High resolution scanning electron microscopy in combination with immunogold labelling revealed extracellular epitopes with antibodies against LppQ-N′ but no signal above the background of the three negative controls was detected with the antibody against LppQ-C′. These results substantiate the predicted localization of the two domains, as they unambiguously corroborate the accessibility of the N-terminal domain at the extracellular side of the plasma membrane. The failure to immunolabel the C-terminal epitopes is an indication that they may be imbedded in the membrane. However, one cannot rule out the possibility that such epitopes (i) are buried in the centre of a globular protein, (ii) are masked by other surface components or (iii) are not recognized in their native forms by rabbit antibodies produced by inoculation of the recombinant peptide. Beyond providing ultrastructural evidence for the location of the hydrophilic and hydrophobic domains of LppQ, these results also demonstrate that immunogold labelling in scanning electron microscopy allows for subtle topographical discrimination and that selective visualization of peptides being exposed at the outer surface of microorganisms can be achieved with high accuracy and reliability.

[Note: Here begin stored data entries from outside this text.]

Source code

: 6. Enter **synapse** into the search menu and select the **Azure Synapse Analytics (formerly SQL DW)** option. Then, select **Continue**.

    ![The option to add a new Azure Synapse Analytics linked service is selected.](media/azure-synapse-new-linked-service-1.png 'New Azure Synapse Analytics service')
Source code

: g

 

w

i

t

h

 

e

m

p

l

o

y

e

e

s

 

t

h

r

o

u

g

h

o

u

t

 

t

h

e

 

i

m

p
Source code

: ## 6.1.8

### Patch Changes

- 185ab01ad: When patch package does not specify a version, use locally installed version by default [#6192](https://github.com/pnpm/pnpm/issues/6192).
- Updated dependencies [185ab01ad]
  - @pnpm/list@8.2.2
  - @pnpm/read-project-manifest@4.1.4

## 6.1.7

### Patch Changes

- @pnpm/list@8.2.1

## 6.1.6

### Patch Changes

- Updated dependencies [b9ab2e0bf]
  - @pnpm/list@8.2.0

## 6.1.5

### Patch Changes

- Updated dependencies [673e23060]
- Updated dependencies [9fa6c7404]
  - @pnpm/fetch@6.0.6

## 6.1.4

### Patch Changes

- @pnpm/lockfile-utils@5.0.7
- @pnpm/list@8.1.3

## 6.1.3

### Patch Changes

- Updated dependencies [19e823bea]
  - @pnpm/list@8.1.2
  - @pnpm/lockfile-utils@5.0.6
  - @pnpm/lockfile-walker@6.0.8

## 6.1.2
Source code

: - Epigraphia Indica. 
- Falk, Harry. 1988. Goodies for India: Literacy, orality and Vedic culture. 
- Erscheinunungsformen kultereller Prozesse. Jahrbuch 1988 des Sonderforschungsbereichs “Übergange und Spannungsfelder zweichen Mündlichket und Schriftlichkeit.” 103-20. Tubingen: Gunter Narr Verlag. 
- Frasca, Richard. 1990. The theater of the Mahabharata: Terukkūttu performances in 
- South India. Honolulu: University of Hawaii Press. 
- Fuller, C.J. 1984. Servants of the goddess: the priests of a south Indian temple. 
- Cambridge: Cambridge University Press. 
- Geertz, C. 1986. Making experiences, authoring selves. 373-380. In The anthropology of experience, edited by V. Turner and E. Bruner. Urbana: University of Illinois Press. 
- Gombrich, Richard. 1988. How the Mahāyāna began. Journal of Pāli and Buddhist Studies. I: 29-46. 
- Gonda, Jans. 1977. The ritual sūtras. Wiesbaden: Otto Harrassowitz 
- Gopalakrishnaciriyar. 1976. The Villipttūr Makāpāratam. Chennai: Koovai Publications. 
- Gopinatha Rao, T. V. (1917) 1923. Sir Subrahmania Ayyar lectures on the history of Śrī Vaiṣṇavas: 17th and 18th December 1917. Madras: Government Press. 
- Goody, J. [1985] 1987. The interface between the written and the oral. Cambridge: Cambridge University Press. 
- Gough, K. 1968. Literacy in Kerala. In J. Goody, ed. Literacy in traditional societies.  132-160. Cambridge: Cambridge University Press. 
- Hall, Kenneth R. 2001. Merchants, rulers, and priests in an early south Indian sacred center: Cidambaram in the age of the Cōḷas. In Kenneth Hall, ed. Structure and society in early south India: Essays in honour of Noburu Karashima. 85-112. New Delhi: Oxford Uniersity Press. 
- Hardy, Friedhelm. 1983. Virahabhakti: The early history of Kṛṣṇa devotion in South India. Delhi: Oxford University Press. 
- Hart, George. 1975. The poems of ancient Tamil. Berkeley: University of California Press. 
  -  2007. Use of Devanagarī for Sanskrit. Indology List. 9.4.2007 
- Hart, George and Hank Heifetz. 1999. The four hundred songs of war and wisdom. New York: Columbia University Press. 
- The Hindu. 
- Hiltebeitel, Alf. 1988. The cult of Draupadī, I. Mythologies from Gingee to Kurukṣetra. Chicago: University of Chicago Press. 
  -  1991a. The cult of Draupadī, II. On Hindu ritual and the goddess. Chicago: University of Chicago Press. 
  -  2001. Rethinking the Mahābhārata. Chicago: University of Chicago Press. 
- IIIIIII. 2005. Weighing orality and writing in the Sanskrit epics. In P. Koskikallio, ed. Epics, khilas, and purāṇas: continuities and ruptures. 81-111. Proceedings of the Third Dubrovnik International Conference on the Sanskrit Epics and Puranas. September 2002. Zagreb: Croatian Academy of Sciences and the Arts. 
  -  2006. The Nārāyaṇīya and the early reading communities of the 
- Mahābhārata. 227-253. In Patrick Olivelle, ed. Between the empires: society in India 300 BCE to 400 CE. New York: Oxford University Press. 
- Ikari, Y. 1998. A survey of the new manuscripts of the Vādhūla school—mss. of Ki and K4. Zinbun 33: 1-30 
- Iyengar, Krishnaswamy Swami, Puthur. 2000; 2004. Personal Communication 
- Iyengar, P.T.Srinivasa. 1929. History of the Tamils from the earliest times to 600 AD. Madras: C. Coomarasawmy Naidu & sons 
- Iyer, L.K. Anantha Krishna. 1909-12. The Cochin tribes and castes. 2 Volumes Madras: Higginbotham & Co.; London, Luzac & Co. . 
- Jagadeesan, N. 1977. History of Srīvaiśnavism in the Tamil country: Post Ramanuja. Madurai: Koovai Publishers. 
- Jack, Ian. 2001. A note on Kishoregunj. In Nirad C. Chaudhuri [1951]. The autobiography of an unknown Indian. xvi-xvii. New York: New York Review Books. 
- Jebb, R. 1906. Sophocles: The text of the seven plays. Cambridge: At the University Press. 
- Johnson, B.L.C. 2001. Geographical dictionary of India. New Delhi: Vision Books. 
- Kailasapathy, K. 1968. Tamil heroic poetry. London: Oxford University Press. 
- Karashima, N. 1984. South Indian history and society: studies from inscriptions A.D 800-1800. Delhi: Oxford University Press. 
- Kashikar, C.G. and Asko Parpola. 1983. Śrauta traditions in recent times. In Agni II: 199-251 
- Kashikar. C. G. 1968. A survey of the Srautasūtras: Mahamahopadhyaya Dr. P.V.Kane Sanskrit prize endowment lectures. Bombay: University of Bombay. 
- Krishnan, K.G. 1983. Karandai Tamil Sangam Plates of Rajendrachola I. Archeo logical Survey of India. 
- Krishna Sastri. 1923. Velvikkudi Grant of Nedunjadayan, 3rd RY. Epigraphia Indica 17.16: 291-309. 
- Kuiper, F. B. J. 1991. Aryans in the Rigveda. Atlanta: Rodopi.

The domain analysis of LppQ, which demonstrates the outstanding surface localization of the strongly hydrophilic N-terminal part of the lipoprotein, may explain the strong humoural response elicited by this lipoprotein during infection of cattle by M. mycoides subsp. mycoides SC (Abdo et al. 2000). It has to be demonstrated yet whether LppQ is also able to induce any cell-mediated immune response, as it is more often the case for cytoplasmic proteins. Absence of a cell-mediated immune response would explain the lack of protection in animals immunized with purified recombinant LppQ. In this respect, it should be noted that immunization of cattle with the purified recombinant N-terminal domain of LppQ elicited inflammatory processes of M. mycoides subsp. mycoides SC and exacerbated the clinical signs of CBPP after experimental infection compared to non-immunized animals (Nicholas et al. 2004).

Conclusions

Direct visualization of the N-terminal part of LppQ at the outer surface of M. mycoides subsp. mycoides SC, as demonstrated herein, provides evidence for the contention that LppQ is located to the extracellular side of the plasma membrane of mycoplasmas and that it is easily accessible by the humoural immune system of infected animals upon contact of host cells with M. mycoides subsp. mycoides SC.